Posted on:2019-12-09Degree:Ph.DType:Dissertation
University:State University of New York at BuffaloCandidate:Moran, Michael PatrickFull Text:PDF
GTID:1475390017987158Subject:Philosophy
Abstract/Summary:
Virtue theorists are increasingly turning their attention to the importance of information and communication technologies for their impact on the prospects of the good life in the Internet Age. This dissertation focuses on one aspect of that larger turn in that it considers technological issues for the practice of friendship. After proposing a centrally organizing definition of "online friendship" intended to exclude trivial cases while remaining open to the wide diversity in patterns of internet use in personal relationships, I begin by surveying traditional and recent philosophical arguments as to the nature of genuine friendship. Recent work in friendship theory focuses on a process known as disclosure of the self. I show that recent arguments fail to adequately account for this process and so fail to account for the psychological intimacy thought to distinguish friendship from other sorts of personal relationship. I remedy this problem by developing a new account of disclosure of the self and show how it is anticipated in Aristotle's theory of friendship. I argue that because of the way in which friendship should be understood as a minimally structured relationship, but also a relationship requiring substantial personal commitment, a theory of friendship must also account for the mechanisms by which friends manage and integrate the various lower order episodes of disclosure of the self.
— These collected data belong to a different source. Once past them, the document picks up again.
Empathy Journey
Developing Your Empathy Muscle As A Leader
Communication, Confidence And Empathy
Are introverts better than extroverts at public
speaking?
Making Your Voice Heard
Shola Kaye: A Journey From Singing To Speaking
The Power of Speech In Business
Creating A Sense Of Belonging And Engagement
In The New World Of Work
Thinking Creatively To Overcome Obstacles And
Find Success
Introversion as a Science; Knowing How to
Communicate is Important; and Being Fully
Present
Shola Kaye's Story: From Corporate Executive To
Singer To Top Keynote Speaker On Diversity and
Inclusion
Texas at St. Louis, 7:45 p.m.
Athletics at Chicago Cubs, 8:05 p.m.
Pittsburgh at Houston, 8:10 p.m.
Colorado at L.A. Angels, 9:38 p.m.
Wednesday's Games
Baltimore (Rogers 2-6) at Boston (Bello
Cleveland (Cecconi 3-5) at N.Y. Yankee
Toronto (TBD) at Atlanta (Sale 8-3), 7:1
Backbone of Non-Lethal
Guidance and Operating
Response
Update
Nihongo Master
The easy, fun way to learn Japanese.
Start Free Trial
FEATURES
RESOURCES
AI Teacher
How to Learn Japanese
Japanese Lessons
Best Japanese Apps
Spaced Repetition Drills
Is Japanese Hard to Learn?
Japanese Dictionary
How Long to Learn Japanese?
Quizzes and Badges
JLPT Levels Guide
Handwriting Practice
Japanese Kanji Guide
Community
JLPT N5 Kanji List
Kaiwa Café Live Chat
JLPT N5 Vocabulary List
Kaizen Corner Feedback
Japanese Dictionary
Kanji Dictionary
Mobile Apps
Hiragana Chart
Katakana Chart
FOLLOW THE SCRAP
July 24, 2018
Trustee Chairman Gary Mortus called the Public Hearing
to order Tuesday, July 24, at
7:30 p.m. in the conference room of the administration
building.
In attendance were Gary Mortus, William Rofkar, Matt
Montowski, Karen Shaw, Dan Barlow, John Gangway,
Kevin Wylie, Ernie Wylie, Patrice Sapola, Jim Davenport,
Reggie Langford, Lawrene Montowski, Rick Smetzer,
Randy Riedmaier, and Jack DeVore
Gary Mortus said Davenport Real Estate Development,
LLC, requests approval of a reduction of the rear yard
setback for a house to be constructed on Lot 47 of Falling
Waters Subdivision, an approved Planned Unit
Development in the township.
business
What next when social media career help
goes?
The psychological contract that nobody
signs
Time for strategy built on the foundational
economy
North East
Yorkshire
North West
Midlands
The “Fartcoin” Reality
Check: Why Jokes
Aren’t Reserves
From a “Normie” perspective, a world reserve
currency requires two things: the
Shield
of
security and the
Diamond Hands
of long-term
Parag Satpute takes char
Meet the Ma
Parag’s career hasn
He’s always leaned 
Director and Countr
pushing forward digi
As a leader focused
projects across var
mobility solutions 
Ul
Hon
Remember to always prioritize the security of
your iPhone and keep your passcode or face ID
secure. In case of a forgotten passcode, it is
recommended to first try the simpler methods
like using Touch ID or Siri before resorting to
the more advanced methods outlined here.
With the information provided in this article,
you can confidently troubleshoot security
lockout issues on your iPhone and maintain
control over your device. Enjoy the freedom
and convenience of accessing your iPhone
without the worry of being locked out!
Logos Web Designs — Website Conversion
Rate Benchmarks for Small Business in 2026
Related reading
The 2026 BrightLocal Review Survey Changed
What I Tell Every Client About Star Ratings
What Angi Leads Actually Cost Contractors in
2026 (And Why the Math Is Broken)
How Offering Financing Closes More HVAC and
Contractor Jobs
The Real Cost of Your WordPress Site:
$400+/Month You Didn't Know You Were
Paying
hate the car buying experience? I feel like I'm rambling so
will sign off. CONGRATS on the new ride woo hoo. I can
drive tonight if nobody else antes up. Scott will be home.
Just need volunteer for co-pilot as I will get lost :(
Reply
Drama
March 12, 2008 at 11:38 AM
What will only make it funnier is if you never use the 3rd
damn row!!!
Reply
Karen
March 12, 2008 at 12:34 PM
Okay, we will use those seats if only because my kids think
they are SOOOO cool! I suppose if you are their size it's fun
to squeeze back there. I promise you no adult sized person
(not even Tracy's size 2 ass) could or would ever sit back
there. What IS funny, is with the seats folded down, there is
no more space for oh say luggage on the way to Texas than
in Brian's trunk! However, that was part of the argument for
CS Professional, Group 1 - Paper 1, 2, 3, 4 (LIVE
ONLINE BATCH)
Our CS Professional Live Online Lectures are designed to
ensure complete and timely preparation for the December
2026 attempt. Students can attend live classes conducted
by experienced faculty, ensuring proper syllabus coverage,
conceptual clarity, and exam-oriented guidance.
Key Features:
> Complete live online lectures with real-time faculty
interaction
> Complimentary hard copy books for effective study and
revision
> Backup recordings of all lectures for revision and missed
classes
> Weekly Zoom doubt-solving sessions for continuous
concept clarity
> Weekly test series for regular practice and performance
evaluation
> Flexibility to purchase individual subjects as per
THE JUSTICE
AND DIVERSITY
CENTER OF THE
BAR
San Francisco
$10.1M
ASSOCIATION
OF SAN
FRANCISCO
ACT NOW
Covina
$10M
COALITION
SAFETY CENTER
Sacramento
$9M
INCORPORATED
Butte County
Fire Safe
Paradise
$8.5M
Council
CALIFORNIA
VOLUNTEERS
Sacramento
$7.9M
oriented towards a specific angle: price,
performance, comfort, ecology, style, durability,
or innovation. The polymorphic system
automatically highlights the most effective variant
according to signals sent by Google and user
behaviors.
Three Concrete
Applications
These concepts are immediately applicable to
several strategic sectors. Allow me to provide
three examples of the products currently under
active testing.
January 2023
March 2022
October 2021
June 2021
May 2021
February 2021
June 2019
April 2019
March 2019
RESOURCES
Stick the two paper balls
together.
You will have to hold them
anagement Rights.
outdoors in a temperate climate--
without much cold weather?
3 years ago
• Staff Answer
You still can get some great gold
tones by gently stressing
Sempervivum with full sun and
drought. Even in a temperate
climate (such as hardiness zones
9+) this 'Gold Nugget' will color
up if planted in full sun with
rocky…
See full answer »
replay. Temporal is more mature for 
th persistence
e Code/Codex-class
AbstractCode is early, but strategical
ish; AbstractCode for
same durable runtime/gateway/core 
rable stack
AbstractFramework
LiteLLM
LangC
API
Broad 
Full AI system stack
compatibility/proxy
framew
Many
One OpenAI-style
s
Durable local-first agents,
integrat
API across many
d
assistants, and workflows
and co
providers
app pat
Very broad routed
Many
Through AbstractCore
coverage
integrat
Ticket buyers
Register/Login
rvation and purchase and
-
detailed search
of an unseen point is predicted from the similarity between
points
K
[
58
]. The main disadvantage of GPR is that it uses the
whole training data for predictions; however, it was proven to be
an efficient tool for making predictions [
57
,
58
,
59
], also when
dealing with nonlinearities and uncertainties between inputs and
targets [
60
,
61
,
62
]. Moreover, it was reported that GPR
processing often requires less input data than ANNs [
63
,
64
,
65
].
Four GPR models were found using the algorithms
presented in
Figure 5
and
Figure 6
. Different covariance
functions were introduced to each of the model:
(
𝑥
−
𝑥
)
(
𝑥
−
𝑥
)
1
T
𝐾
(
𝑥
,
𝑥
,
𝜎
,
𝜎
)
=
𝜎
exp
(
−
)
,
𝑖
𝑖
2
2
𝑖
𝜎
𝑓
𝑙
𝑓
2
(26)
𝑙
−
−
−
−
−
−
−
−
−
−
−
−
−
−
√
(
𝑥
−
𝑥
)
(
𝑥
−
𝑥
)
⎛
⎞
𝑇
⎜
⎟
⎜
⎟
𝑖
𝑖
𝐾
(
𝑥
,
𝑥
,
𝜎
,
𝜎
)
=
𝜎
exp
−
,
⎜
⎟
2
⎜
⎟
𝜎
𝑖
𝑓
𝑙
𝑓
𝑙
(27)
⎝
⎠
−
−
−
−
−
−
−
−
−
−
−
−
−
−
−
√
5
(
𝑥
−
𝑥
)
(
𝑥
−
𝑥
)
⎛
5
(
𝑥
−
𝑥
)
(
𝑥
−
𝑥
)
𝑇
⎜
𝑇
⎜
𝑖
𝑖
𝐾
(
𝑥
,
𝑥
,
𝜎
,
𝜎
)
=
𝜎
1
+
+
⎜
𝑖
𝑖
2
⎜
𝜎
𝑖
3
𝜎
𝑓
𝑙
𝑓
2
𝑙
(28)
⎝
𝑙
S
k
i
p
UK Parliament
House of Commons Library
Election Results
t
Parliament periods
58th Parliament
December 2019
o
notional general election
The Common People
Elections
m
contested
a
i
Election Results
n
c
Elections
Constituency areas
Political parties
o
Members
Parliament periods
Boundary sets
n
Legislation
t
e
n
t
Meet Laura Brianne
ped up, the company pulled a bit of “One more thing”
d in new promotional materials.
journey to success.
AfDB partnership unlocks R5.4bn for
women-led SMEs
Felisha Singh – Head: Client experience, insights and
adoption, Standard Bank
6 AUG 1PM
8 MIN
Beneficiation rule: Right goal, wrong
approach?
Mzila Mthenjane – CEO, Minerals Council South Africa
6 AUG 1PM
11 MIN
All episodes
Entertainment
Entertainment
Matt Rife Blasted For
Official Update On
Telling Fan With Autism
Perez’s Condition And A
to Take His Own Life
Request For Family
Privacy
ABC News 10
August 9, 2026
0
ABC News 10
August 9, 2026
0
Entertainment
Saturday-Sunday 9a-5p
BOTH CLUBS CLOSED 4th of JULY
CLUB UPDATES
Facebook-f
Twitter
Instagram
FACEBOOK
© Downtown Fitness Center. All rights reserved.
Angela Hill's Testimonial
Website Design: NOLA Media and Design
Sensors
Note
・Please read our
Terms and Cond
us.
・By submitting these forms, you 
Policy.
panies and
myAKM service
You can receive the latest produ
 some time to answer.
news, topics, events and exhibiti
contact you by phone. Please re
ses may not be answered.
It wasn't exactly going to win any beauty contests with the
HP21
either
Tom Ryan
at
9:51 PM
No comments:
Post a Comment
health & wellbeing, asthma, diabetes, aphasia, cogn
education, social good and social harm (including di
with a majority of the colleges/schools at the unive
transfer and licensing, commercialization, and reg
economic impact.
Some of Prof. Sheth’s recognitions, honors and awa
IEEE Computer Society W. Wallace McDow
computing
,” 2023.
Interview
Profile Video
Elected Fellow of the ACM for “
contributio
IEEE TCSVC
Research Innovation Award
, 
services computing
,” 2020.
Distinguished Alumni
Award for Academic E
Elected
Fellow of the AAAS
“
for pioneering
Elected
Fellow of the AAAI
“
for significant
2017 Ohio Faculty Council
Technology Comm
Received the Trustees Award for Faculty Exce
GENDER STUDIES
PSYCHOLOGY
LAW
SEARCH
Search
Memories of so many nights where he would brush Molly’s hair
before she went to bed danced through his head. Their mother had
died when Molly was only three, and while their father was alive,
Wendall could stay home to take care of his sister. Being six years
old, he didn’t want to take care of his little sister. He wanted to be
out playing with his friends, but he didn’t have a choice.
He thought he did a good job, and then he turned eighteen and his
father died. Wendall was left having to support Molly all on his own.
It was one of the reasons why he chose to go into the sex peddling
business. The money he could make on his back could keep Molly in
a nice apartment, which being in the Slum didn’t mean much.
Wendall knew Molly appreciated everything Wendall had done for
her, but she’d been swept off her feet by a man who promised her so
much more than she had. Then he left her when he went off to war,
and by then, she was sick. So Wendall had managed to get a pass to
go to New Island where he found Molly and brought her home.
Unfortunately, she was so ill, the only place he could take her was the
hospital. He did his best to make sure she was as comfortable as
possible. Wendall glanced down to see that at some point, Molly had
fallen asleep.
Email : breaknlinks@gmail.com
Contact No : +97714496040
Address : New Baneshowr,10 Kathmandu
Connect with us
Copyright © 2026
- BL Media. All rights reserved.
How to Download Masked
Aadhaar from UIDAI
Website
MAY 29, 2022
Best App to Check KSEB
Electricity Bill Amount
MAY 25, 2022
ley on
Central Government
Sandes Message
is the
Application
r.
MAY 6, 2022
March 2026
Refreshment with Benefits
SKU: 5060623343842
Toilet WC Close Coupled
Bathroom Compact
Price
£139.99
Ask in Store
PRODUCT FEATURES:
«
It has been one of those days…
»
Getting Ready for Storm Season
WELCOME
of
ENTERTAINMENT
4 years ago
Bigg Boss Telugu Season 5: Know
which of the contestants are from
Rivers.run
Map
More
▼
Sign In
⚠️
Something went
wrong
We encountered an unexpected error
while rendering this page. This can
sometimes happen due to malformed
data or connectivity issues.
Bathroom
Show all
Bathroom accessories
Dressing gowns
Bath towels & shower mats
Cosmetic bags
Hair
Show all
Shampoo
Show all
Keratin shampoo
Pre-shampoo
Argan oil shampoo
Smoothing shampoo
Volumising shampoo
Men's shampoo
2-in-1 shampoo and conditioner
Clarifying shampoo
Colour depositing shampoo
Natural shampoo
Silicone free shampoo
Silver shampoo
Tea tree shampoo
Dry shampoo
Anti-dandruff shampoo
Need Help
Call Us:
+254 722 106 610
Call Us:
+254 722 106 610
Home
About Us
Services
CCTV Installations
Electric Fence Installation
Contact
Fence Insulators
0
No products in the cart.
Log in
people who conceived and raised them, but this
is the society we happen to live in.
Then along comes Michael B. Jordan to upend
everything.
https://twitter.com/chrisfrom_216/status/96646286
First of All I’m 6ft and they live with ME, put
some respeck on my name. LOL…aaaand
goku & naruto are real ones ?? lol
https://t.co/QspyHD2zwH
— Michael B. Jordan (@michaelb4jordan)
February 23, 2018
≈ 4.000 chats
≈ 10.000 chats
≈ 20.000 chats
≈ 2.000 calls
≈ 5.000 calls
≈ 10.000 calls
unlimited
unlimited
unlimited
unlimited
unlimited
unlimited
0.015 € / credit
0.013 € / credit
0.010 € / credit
I then turn towards expanding upon this Aristotelian framework and applying it to the particularities of the internet context to show how internet communications and activities can permit internet users to meet the conditions needed for disclosure of the self and hence genuine friendship. I later identify and rebut a number of recent arguments against internet technology use for the sake of mediating friendship. I conclude that internet technologies can provide distinctive advantages for securing and maintaining friendships under adverse conditions predicted by the Aristotelian conception, and I suggest how moral virtue development in friendship can be related back to the broader concerns of philosophers working at the intersection of virtue theory and the philosophy of information technology and society.